◆ **Stored data entries**
-- -- --

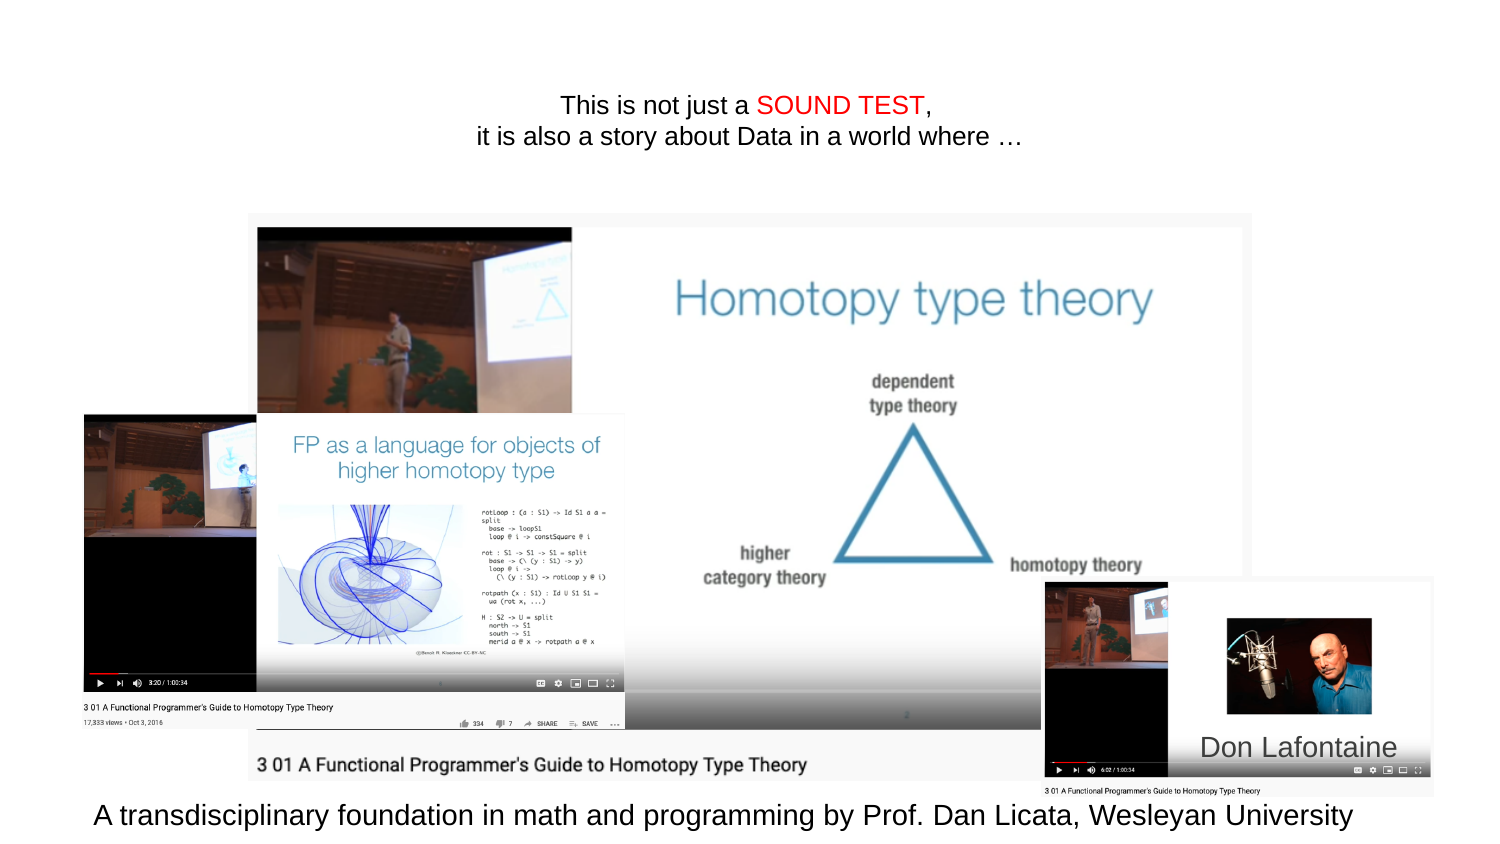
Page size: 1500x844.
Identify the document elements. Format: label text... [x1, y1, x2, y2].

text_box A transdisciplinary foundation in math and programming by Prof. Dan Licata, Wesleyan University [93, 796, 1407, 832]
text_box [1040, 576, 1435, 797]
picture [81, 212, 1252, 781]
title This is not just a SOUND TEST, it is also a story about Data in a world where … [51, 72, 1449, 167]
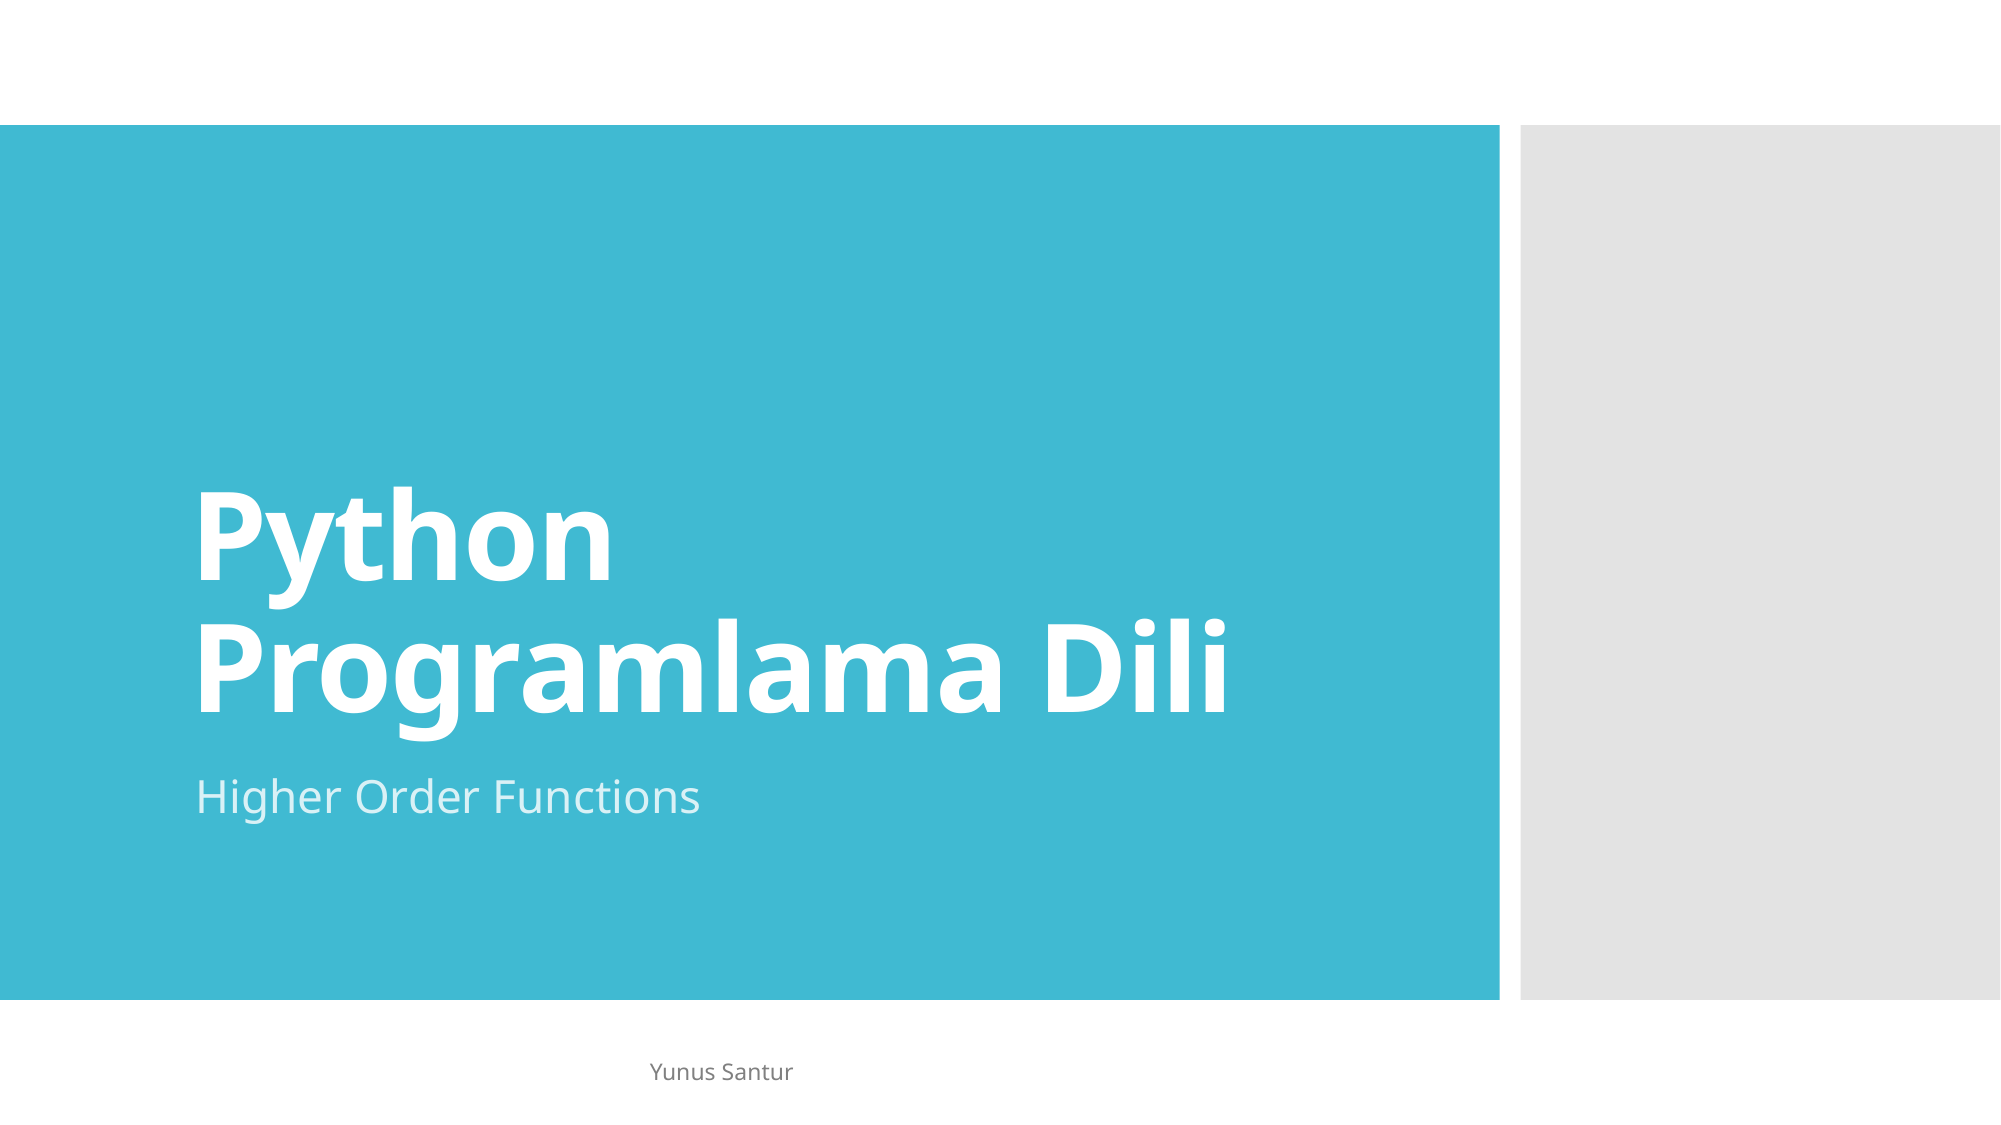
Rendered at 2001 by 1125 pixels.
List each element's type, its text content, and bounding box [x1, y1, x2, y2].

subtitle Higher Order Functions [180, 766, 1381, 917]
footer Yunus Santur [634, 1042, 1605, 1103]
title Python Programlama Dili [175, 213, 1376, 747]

-- -- --

◆ **Exercise brief**
Your task is to return the lines above, from the first one up to and including the line containing "Rendered at 2001 by 1125 pixels.", minus any pictures.

◆ **Solution to this exercise**
Page size: 1500x844.
Identify the document elements. Format: label text... [x1, y1, x2, y2].

text_box A transdisciplinary foundation in math and programming by Prof. Dan Licata, Wesleyan University [93, 796, 1407, 832]
text_box [1040, 576, 1435, 797]
picture [81, 212, 1252, 781]
title This is not just a SOUND TEST, it is also a story about Data in a world where … [51, 72, 1449, 167]
Rendered at 2001 by 1125 pixels.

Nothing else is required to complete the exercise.